There is a great deal that I don’t understand about prayer, but I do understand the promises. “If my people, which are called by my name, shall humble themselves, and pray, and seek my face, and turn from their wicked ways; then will I hear from heaven, and will forgive their sin, and will heal their land.” Are you aware that this verse from II Chronicles 7 is the Lord’s answer to Solomon’s prayer at the dedication of the Temple? Listen to some of Solomon’s prayer. “When the heaven is shut up, and there is no rain, because they have sinned against thee; yet if they pray toward this place, and confess thy name, and turn from their sin, when thou dost afflict them; Then hear thou from heaven, and forgive the sin of thy servants, and of thy people Israel, when thou hast taught them the good way, wherein they should walk; and send rain upon thy land, which thou hast given unto thy people for an inheritance. If there be dearth in the land, if there be pestilence, if there be blasting, or mildew, locusts, or caterpillers; if their enemies besiege them in the cities of their land; whatsoever sore or whatsoever sickness there be: Then what prayer or what supplication soever shall be made of any man, or of all thy people Israel, when every one shall know his own sore and his own grief, and shall spread forth his hands in this house: Then hear thou from heaven thy dwelling place, and forgive, and render unto every man according unto all his ways, whose heart thou knowest; (for thou only knowest the hearts of the children of men:) If they sin against thee, (for there is no man which sinneth not,) and thou be angry with them, and deliver them over before their enemies, and they carry them away captives unto a land far off or near; Yet if they bethink themselves in the land whither they are carried captive, and turn and pray unto thee in the land of their captivity, saying, We have sinned, we have done amiss, and have dealt wickedly; If they return to thee with all their heart and with all their soul in the land of their captivity, whither they have carried them captives, and pray toward their land, which thou gavest unto their fathers, and toward the city which thou hast chosen, and toward the house which I have built for thy name: Then hear thou from the heavens, even from thy dwelling place, their prayer and their supplications, and maintain their cause, and forgive thy people which have sinned against thee.”

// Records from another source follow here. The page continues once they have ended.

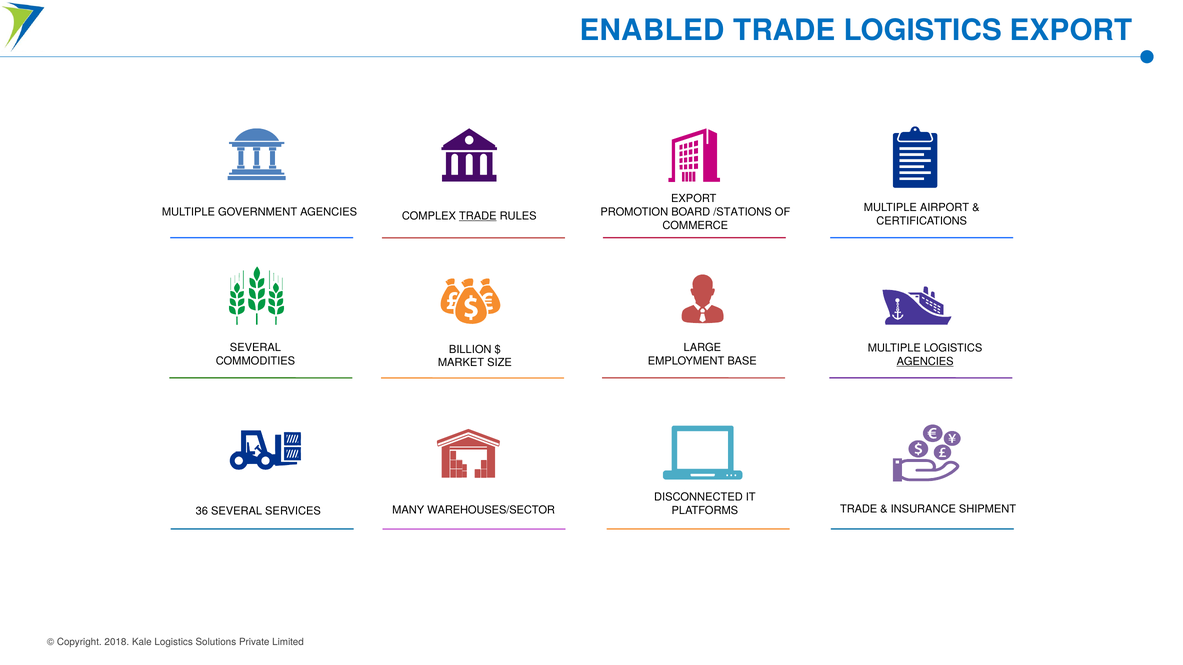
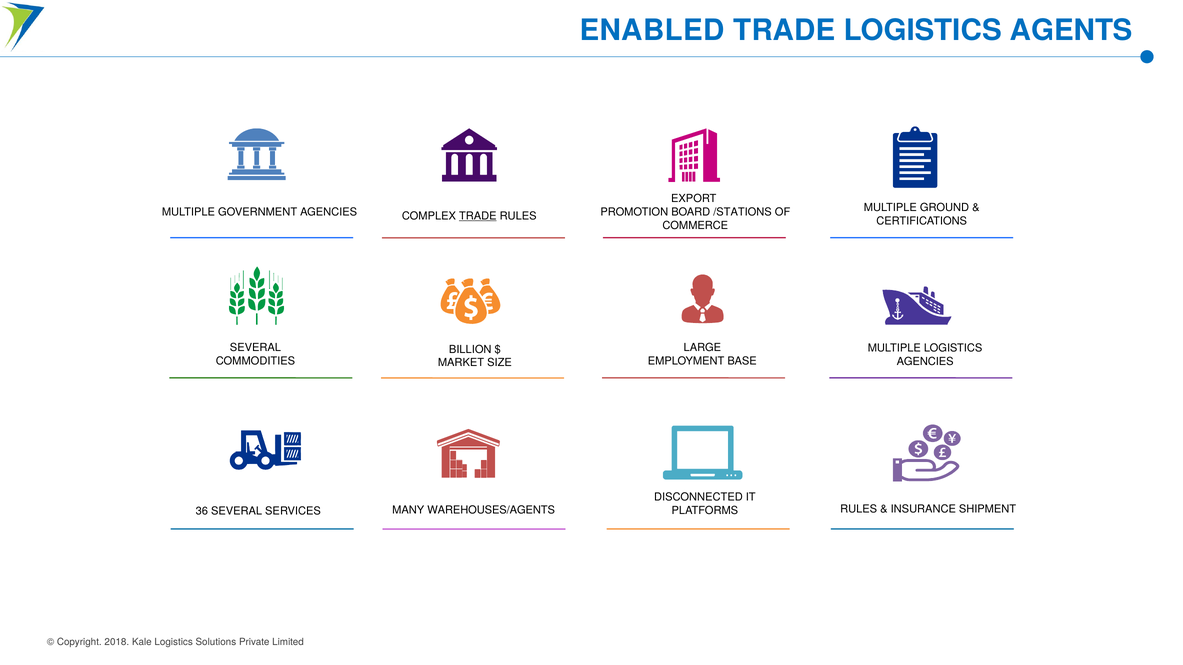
LOGISTICS EXPORT: EXPORT -> AGENTS
AIRPORT: AIRPORT -> GROUND
AGENCIES at (925, 362) underline: present -> none
PLATFORMS TRADE: TRADE -> RULES
WAREHOUSES/SECTOR: WAREHOUSES/SECTOR -> WAREHOUSES/AGENTS
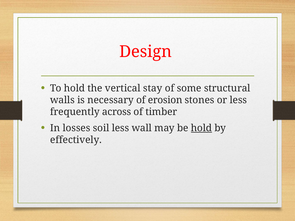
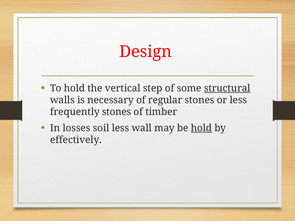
stay: stay -> step
structural underline: none -> present
erosion: erosion -> regular
frequently across: across -> stones
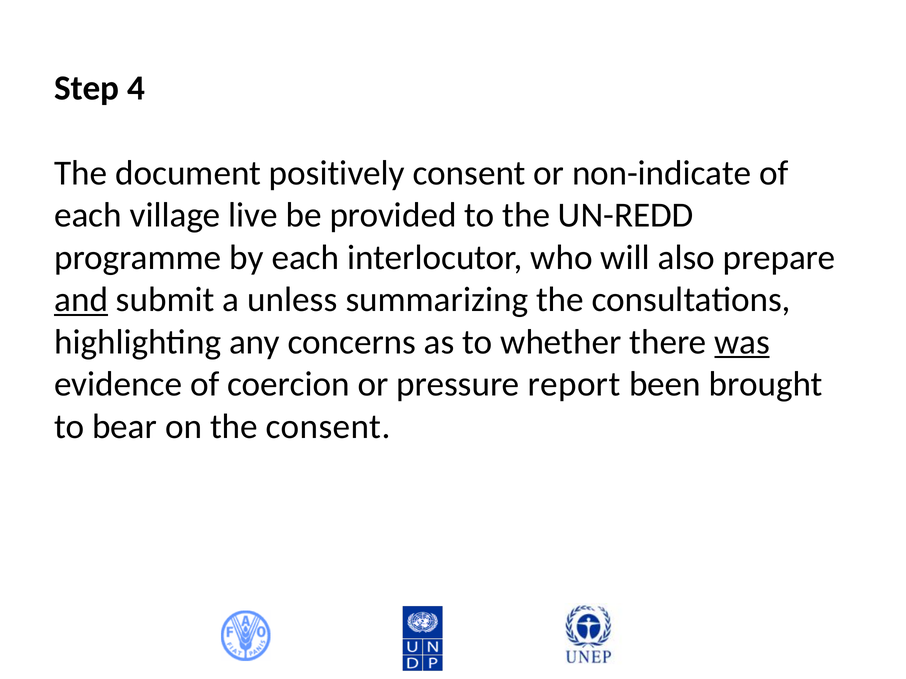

Statements like these could be multiplied a hundred times from both Testaments. “Confess your faults one to another, and pray one for another, that ye may be healed. The effectual fervent prayer of a righteous man availeth much.” “Whatsoever we ask, we receive of him, because we keep his commandments, and do those things that are pleasing in his sight.”

Why is it that our prayers often appear to be unheard? Could it be that they are too frivolous, and we are too flippant? Could it be that we pray out of our lusts rather than our of true humility? Could it be that we are seek our own will and not the Lord’s will?

Daniel spent three weeks on his face before God, seeking understanding and divine blessing. The scripture says that as a direct result of Daniel’s attitude – physical attitude and spiritual attitude – God sent His angel to minister to him. Whether or not we realize it, we need these same kinds of blessings. But we will never have them until we make the same kind of approach toward the Lord.